The company’s 2014 expansion helped dramatically increase its capacity, to where it now produces a quarter of a million snack sticks every day. The expansion was designed specifically for the production of shelf-stable meat products. After the new portion of the building was built and the new equipment installed, employees spent five business days transferring the remaining equipment to the new production area and working out all the bugs. The area that used to house the production equipment now contains one small oven, which Sam uses to produce items for the retail store and entries for cured meat contests. The walls of the store are filled with plaques the company has won for its cured meat products, and he looks forward to getting back into competition.
“We went through four or five years where I couldn’t enter anything; the ovens were full of meat sticks every day!” Sam explains.
The new production area has completely segregated areas for raw products and finished goods; the smokehouses are pass-through to avoid cross contamination, and employees on either side have their own break rooms and restrooms. The smokehouse room has space for an additional six houses, and Kevin says that he is already looking at expanding the cooking process.

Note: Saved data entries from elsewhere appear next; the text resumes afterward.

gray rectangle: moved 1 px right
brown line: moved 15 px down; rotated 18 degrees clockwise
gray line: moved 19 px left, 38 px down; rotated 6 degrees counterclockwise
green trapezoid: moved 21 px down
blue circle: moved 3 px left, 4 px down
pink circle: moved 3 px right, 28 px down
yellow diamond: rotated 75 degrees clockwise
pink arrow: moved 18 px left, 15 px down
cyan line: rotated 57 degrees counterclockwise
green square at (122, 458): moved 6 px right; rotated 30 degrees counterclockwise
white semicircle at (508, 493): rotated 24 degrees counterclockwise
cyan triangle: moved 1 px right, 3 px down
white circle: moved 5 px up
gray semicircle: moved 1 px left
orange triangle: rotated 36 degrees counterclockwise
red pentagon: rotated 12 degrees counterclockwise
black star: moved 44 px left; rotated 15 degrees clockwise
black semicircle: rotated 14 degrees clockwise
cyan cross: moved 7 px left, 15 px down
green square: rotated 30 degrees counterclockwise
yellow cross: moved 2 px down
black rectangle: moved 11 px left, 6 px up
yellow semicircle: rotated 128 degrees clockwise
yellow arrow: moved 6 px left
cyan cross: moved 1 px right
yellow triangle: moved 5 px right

Once the new production was fine-tuned, Western’s Smokehouse started the process to become SQF certified, as more potential vendors and customers are requiring it as part of their criteria. The initial series of audits began last September and were completed in February of this year. Kevin hired outside consultants to help the company prepare for them.
“The funny thing about SQF that we discovered was that we were doing 95 percent of what was required to be certified. We just weren’t documenting everything,” Kevin says. “It’s the paperwork where a lot of small companies fall short. That was our biggest adjustment, and once we got the documents in place, it’s not been that difficult.”
Going through all the changes and evolutions that Western’s Smokehouse has experienced would not have been possible without good employees, and Kevin praises his team for their work and the way they responded to all the challenges of the 2014 expansion.
“We sat down all of our employees and said this is going to be a rough go. When we come out on the other end, this is going to be good for everybody, but we’re all going to have to pull together and do this,” he says. “I’m so proud of our employees. We have a great workforce. They are vested in us, and to the best of our ability, we try to be vested in them, too.”
Western’s Smokehouse has grown to about 60 employees. More of the Western family has come on board as well. Sam’s wife Dianne works part-time, and Kevin’s wife Heather can be found in the office. Dan Western, Kevin’s younger brother, has become the national sales manager and is helping to grow the branded meat stick sales. Kevin’s son, Leighton, graduated from college along with his wife, Bryanna, and they joined the company as well. Leighton has already won prizes at the Missouri Association of Meat Processors’ cured meats competition.
“I’m excited to have my family in it, my sons and my grandson,” Sam says. “I know I’m leaving it in good hands. One of these days, whether you like it or not, you won’t be here, and to think that the family company will go on is exciting to me.”